However, supporters of a hard Brexit fear it is too similar to European Union membership without the United Kingdom having any say in making its rules, and involves accepting some degree of free movement of people.
Major banks including HSBC (LON:HSBA), Morgan Stanley (NYSE:MS), Citigroup (NYSE:C) and Barclays (LON:BARC) have all indicated towards plans of moving jobs and operations out of London before the United Kingdom officially leaves the bloc in 2019.
"Free movement will end in March 2019". Although it will officially end at that point, Hammond and Amber Rudd, the home secretary, have said European Union migrants would still be able to come to the United Kingdom during the transitional period as long as they register with the authorities.
An example of this was last week when we saw an absurd claim that was given wide publicity, which said that our planes won't fly after Brexit.
"It won't be postponed or delayed".
He added the United Kingdom hopes talks on a post-Brexit EU trade deal will begin this autumn, although this was a less than certain verdict compared to an earlier upbeat Government assessment from David Davis's department. "That is a debate, a discussion that will go on through these negotiations".
He says the Chancellor "has evidently been trying to persuade his Cabinet colleagues that we should be seeking to stay in the EU single market and customs union during a transition and "implementation" phase lasting to 2022, followed by a free trade deal with our former partners after that".
'But that trading relationship will not be based on membership of the European Union, it will be based on treaty - just like a future trading relationship with Brazil will be based on treaty'.

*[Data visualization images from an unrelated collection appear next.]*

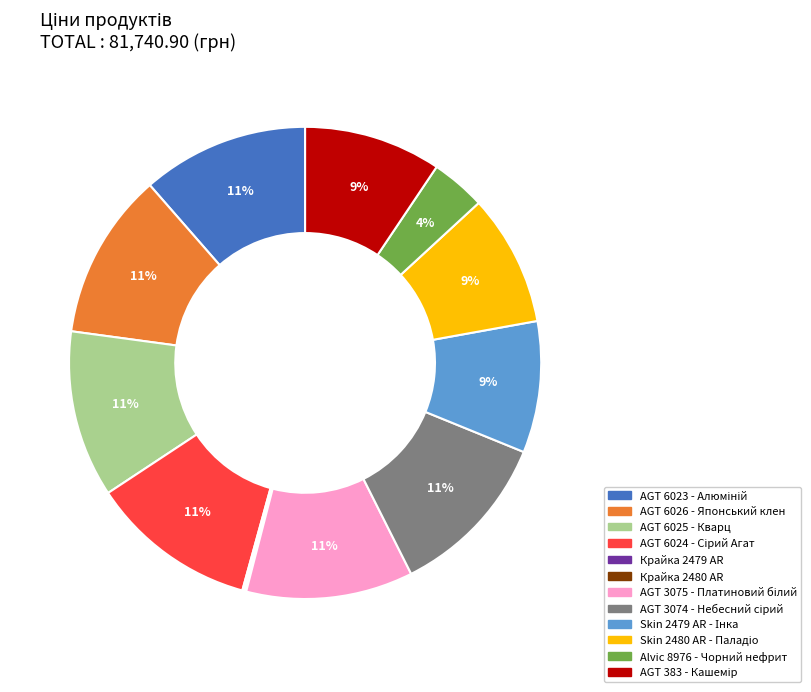

To the nearest percent, what portion does Alvic 8976 - Чорний нефрит represent?

4%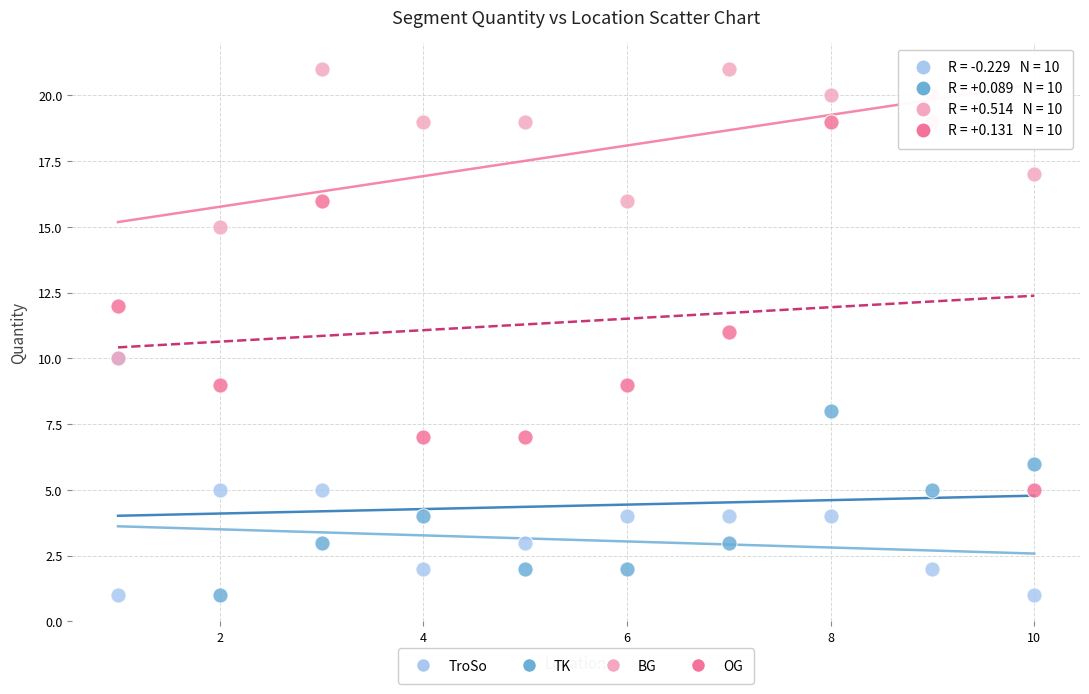

Which series has the widest spread of Y values?

OG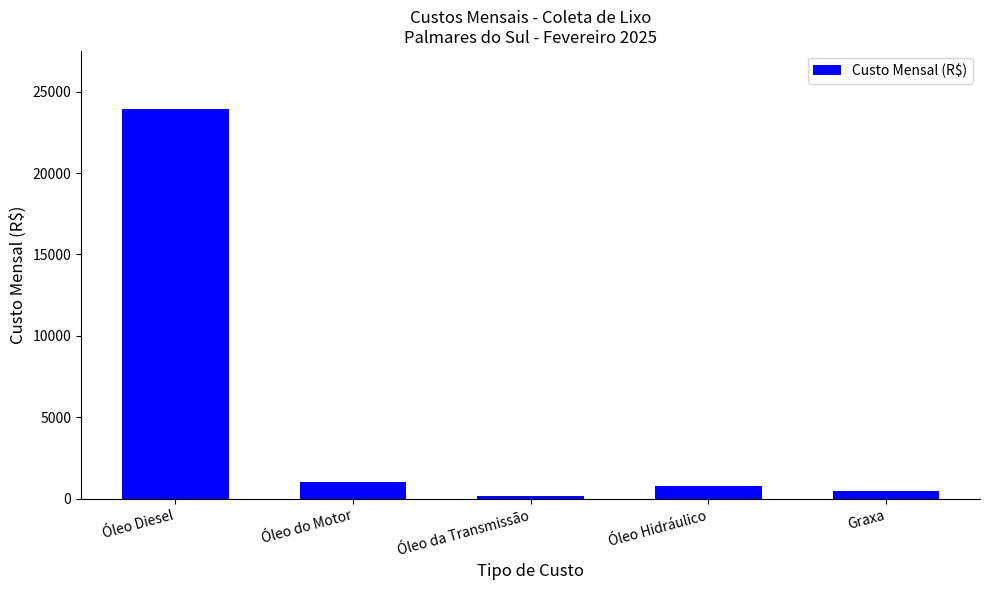

List the labels in order of value, largest first.

Óleo Diesel, Óleo do Motor, Óleo Hidráulico, Graxa, Óleo da Transmissão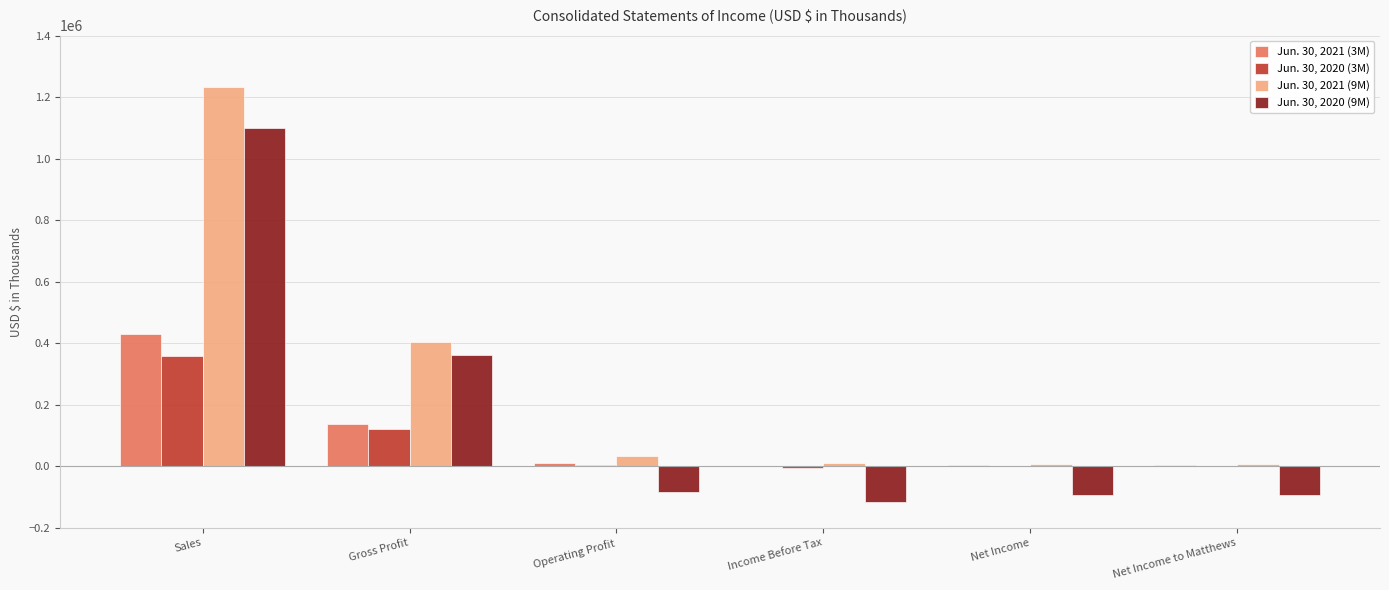

The value of Jun. 30, 2021 (9M) at Sales is 1232191. True or false?

True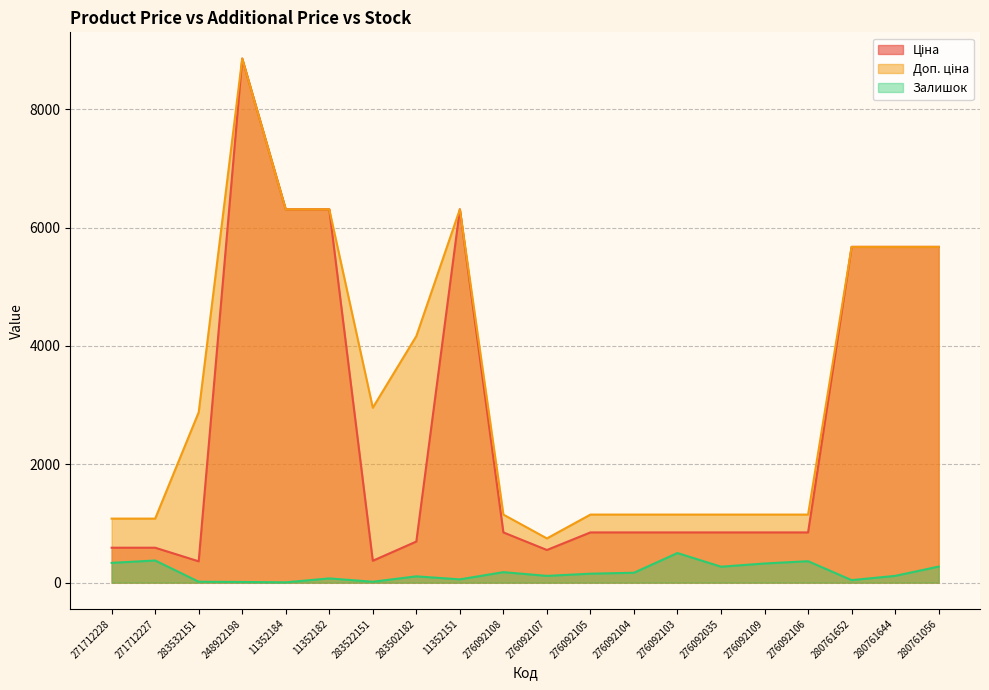

Which category has the lowest value across all series?

11352184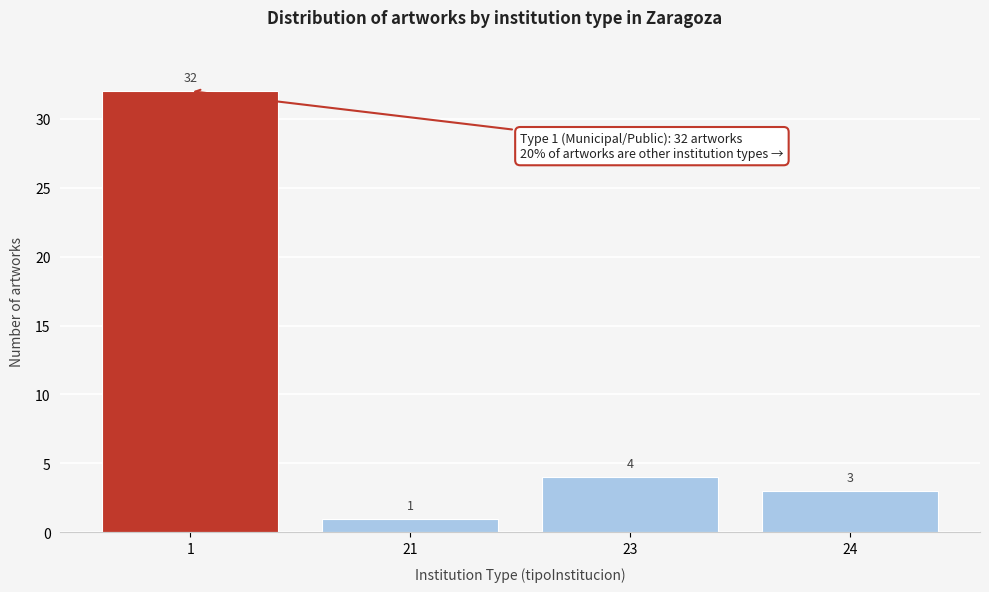

Reading left to right, list all the values displayed in this chart.

32	1	4	3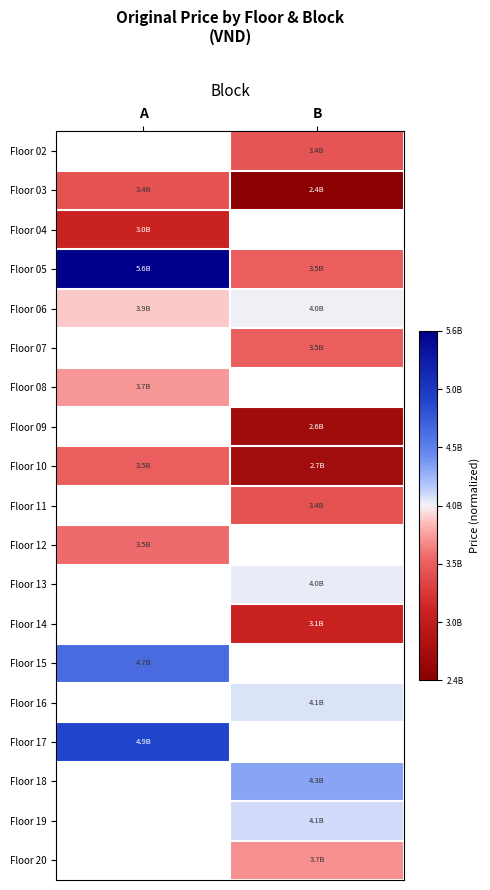

How many categories are shown in the chart?

2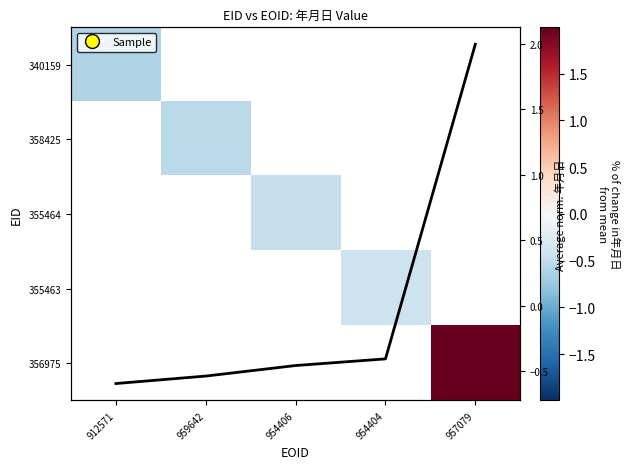

Which series changed the most between 912571 and 959642?

Average norm. 年月日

Praising chancellor Philip Hammond's calls for the United Kingdom to remain in the single market and customs union during a transitional phase, Lord Hague added: "This is seen by longstanding advocates of leaving as a "soft" position or a climbdown".
In contrast, Liam Fox, the worldwide trade secretary, has said there is no cabinet-wide agreement for the suggestion that free movement could continue for up to three years after Brexit.
The war of words came as an ally of Foreign Secretary Boris Johnson also criticised Mr Hammond's plans.
While it might not quite be "any cost", it is clear that large number of Leave voters are willing to pay a heavy price for Brexit. May's spokesman said it would take time to get the numbers down, but the government was committed to doing so.
The eccentric backbencher also said any senior minister thinking about a leadership challenge "would be doing his own chances a great deal of damage" by using differing views over Brexit to move against Prime Minister Theresa May.